Multiphoton Microscope Modules

NeuraLeap Module

A groundbreaking way to image rapidly across a range of depths

Digital Micromirror Device (DMD) Focusing for Ultima Microscopes

The NeuraLeap module provides researchers with a groundbreaking way to image rapidly across a range of depths. By combining an extended depth-of-field laser excitation module with an ultrafast DMD chip, NeuraLeap allows for nearly instantaneous switching between optical planes. Furthermore, it can define multiple excitation planes of varying sizes to selectively image larger volumes in a single optical plane. This module significantly increases the speed and flexibility for the Ultima microscope, thereby enabling researchers to image with greater temporal resolution in the brain.​  

Ultrafast Z-Focusing Combined with Variable Depth-of-Field Selection

NeuraLeap's DMD allows rapid (20 µs) switching between planes, enabling the collection of multiple discrete planes across hundreds of microns of depth. With no added wait time for the Z-device, this greatly increases the rate at which samples can be scanned in Z. There is no additional delay for larger jumps, and planes can be arbitrarily selected for imaging, giving researchers more flexibility when it comes to how volumes are collected.​

Image with a large, variable depth-of-field

The NeuraLeap module can generate an elongated illumination spot that will excite fluorophores in planes up to 150 microns thick with a 16x objective, allowing for resonant-rate imaging of volumes where optical mixing of the signals is not a concern. In addition to greatly increasing frame rates for volumes, this larger illumination plane also helps prevent signal changes due to Z motions in samples, making data collection more reliable.

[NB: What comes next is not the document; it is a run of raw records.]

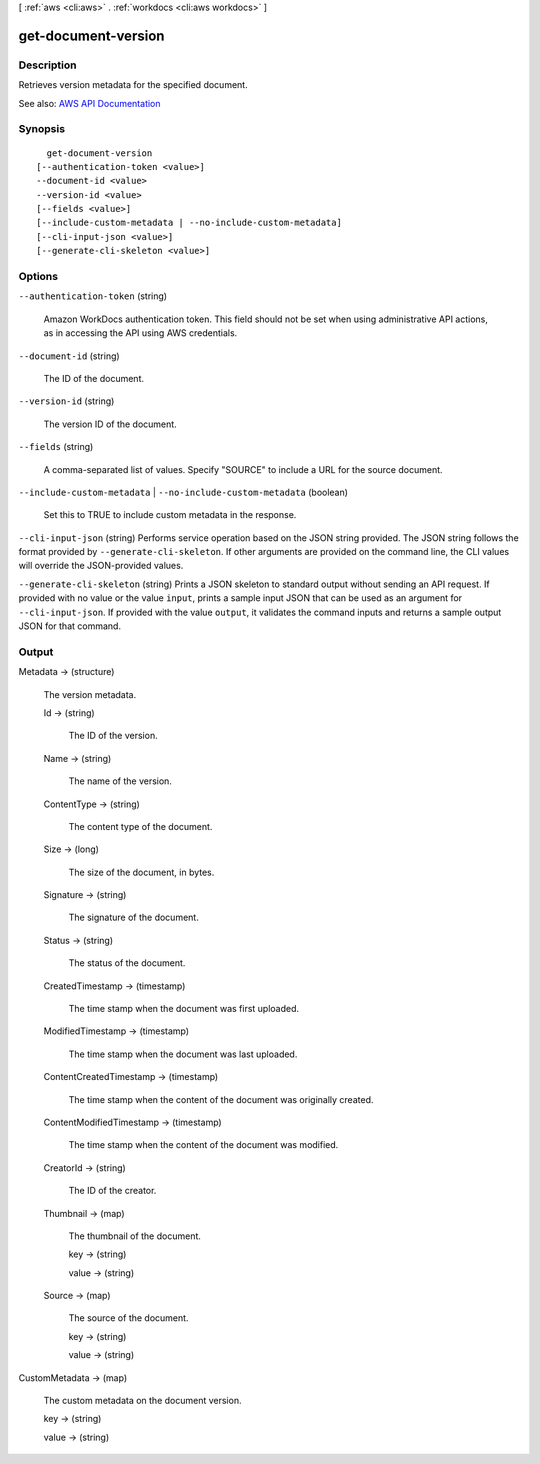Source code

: [ :ref:`aws <cli:aws>` . :ref:`workdocs <cli:aws workdocs>` ]

.. _cli:aws workdocs get-document-version:


********************
get-document-version
********************



===========
Description
===========



Retrieves version metadata for the specified document.



See also: `AWS API Documentation <https://docs.aws.amazon.com/goto/WebAPI/workdocs-2016-05-01/GetDocumentVersion>`_


========
Synopsis
========

::

    get-document-version
  [--authentication-token <value>]
  --document-id <value>
  --version-id <value>
  [--fields <value>]
  [--include-custom-metadata | --no-include-custom-metadata]
  [--cli-input-json <value>]
  [--generate-cli-skeleton <value>]




=======
Options
=======

``--authentication-token`` (string)


  Amazon WorkDocs authentication token. This field should not be set when using administrative API actions, as in accessing the API using AWS credentials.

  

``--document-id`` (string)


  The ID of the document.

  

``--version-id`` (string)


  The version ID of the document.

  

``--fields`` (string)


  A comma-separated list of values. Specify "SOURCE" to include a URL for the source document.

  

``--include-custom-metadata`` | ``--no-include-custom-metadata`` (boolean)


  Set this to TRUE to include custom metadata in the response.

  

``--cli-input-json`` (string)
Performs service operation based on the JSON string provided. The JSON string follows the format provided by ``--generate-cli-skeleton``. If other arguments are provided on the command line, the CLI values will override the JSON-provided values.

``--generate-cli-skeleton`` (string)
Prints a JSON skeleton to standard output without sending an API request. If provided with no value or the value ``input``, prints a sample input JSON that can be used as an argument for ``--cli-input-json``. If provided with the value ``output``, it validates the command inputs and returns a sample output JSON for that command.



======
Output
======

Metadata -> (structure)

  

  The version metadata.

  

  Id -> (string)

    

    The ID of the version.

    

    

  Name -> (string)

    

    The name of the version.

    

    

  ContentType -> (string)

    

    The content type of the document.

    

    

  Size -> (long)

    

    The size of the document, in bytes.

    

    

  Signature -> (string)

    

    The signature of the document.

    

    

  Status -> (string)

    

    The status of the document.

    

    

  CreatedTimestamp -> (timestamp)

    

    The time stamp when the document was first uploaded.

    

    

  ModifiedTimestamp -> (timestamp)

    

    The time stamp when the document was last uploaded.

    

    

  ContentCreatedTimestamp -> (timestamp)

    

    The time stamp when the content of the document was originally created.

    

    

  ContentModifiedTimestamp -> (timestamp)

    

    The time stamp when the content of the document was modified.

    

    

  CreatorId -> (string)

    

    The ID of the creator.

    

    

  Thumbnail -> (map)

    

    The thumbnail of the document.

    

    key -> (string)

      

      

    value -> (string)

      

      

    

  Source -> (map)

    

    The source of the document.

    

    key -> (string)

      

      

    value -> (string)

      

      

    

  

CustomMetadata -> (map)

  

  The custom metadata on the document version.

  

  key -> (string)

    

    

  value -> (string)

Select multiple planes to image simultaneously

NeuraLeap can produce two discrete imaging spots along its full depth of field, allowing researchers to select multiple planes of interest to image at resonant-rate speeds, separated by hundreds of microns. Complex applications, such as voltage imaging or where cells must be imaged across large distances in Z with high temporal precision, are now feasible with this dual-plane imaging feature.